I'm not sure the "First Jedi" caption is theologically sound, but no matter.


■ I thought about skipping the Proverb du Jour today, but I just couldn't bring myself to do it. So here's Proverbs 17:15:

15 Acquitting the guilty and condemning the innocent—
    the Lord detests them both.

OK, so arguably… that kind of sounds like Santa and the whole naughty-or-nice listmaking. Sure.


Politico has an apolitcal article about NORAD’s crazy Santa cause. If that activity has been (heh) flying under your radar, then educate yourself on the history and the elaborate present of "the Pentagon's most elaborate propaganda operation."

Sixty-two years ago…

It all started long ago with a typo in a Sears department store ad: “Hey, Kiddies!" Santa Claus exclaimed. "Call me direct and be sure and dial the correct number.”

But the number printed in the newspaper in December 1955 had a digit wrong — and was instead the direct line into the secret military nerve center in Colorado Springs, Colo., where the Pentagon was on the lookout to prevent nuclear war. The Air Force officer and World War II fighter pilot who took the first call that day for Father Christmas thought it was a crank — and Col. Harry Shoup sternly said so.

“The little kid started crying,” Shoup’s daughter, Terri Van Keuren, recalled in an interview. “So Dad went into his ‘Ho ho ho’ and got the kid’s list.”

I think the military budget needs trimming, but… OK, I'm weak. Cut this program out last.


■ A. Barton Hinkle updates the New York Sun's response to Virginia, who wondered if her little friends' claims about there being no Santa were true. And it is not good news: No, Virginia...

Virginia, your little friends are right. There used to be a Santa Claus, but not anymore.

Oh, he is real, dear girl. He most certainly exists. He exists as certainly as love and generosity and devotion exist. But he has gotten out of the gift-giving game.

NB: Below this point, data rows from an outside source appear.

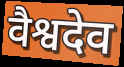
वैश्वदेव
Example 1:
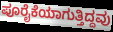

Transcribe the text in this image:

ಪೂರೈಕೆಯಾಗುತ್ತಿದ್ದವು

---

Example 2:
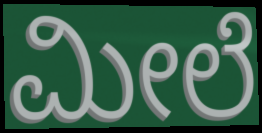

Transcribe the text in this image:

ಮೀಲೆ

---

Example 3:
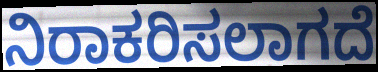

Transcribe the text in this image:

ನಿರಾಕರಿಸಲಾಗದೆ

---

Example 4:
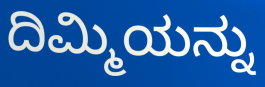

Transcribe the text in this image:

ದಿಮ್ಮಿಯನ್ನು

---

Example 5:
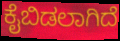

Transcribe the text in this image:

ಕೈಬಿಡಲಾಗಿದೆ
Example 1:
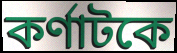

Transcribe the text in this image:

কর্ণাটকে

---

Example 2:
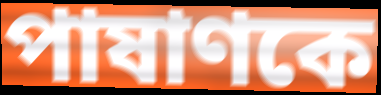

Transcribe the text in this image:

পাষাণকে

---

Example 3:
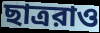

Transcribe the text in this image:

ছাত্ররাও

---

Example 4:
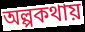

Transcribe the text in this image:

অল্পকথায়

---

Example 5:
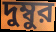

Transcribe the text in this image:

দুম্বুর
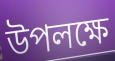
উপলক্ষে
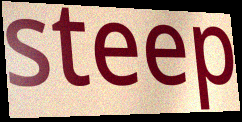
steep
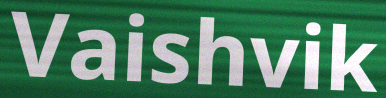
Vaishvik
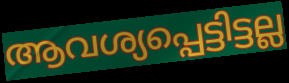
ആവശ്യപ്പെട്ടിട്ടല്ല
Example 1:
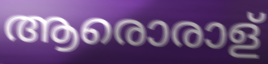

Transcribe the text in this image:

ആരൊരാള്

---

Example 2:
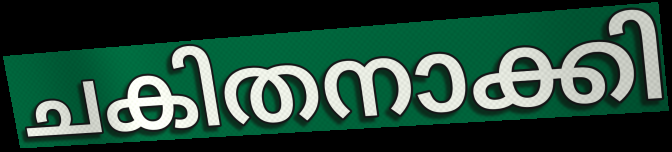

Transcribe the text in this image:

ചകിതനാക്കി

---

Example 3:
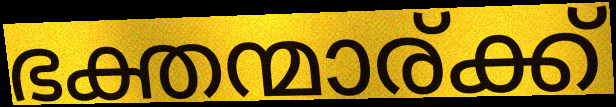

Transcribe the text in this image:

ഭക്തന്മാര്ക്ക്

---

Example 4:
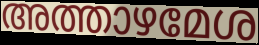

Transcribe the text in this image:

അത്താഴമേശ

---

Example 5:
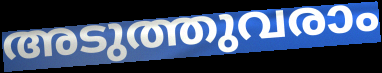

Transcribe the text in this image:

അടുത്തുവരാം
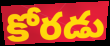
కోరడు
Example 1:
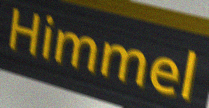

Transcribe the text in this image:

Himmel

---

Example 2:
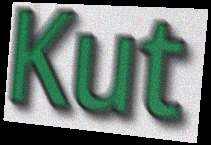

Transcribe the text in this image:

Kut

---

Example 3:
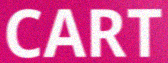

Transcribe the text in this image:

CART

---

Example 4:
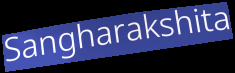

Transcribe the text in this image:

Sangharakshita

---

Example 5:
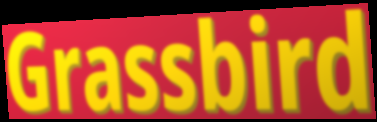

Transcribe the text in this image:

Grassbird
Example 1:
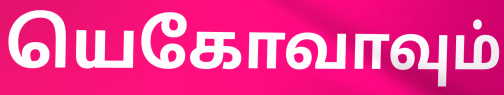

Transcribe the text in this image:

யெகோவாவும்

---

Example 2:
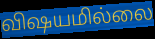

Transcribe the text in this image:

விஷயமில்லை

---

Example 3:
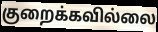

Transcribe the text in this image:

குறைக்கவில்லை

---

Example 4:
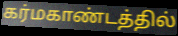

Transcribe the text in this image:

கர்மகாண்டத்தில்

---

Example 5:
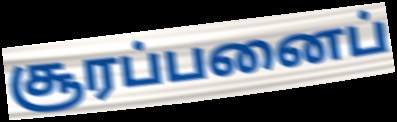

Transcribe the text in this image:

சூரப்பனைப்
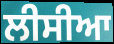
ਲੀਸੀਆ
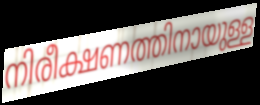
നിരീക്ഷണത്തിനായുള്ള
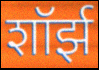
शॉर्झ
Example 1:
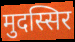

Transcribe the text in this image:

मुदस्सिर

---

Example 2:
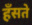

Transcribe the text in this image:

हँसते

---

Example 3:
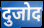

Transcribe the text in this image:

दुजोद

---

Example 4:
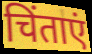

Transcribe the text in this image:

चिंताएं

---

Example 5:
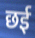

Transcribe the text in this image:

छई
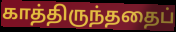
காத்திருந்ததைப்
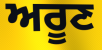
ਅਰੂਣ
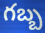
గబ్బ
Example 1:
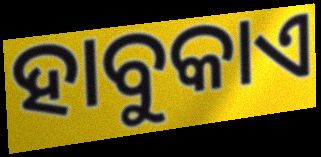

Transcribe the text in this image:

It all started a few years ago when agents from the Occupational Health and Safety Administration stormed into his workshop, waving a warrant. An elf disgruntled over Santa’s decision not to stock decaf in the break room had dropped a dime, and when the agents arrived they found more than a dozen violations of federal rules.

Apparently OSHA figured out how to extend its jurisdiction to the North Pole. Sorry kid.


■ Here's xkcd on Santa:

[xkcd on Santa]

Mouseover text: "We've gotten him up to 20% milk and cookies through an aggressive public campaign, but that seems to be his dietary limit. Anything above that and he starts developing nutritional deficiencies."


■ But Christmas is not all about Santa, is it? Rich Lowry writes on Handel's "Messiah": Let Us Sing of Greater Things.

The work is ubiquitous and deserves every bit of its popularity. It is a Christian masterpiece known by everyone, a soaring work of genius that never loses its ability to astonish and inspire, whether at a performance of the New York Philharmonic or at a local church singalong.

After hearing it performed on Christmas Day in 1843, Ralph Waldo Emerson described a common reaction, “I walked in the bright paths of sound, and liked it best when the long continuance of a chorus had made the ear insensible to music, made it as if there was none; then I was quite solitary and at ease in the melodious uproar.”

It's a funny feeling to realize, 174 years later: I have felt just like Emerson, and for the same reason.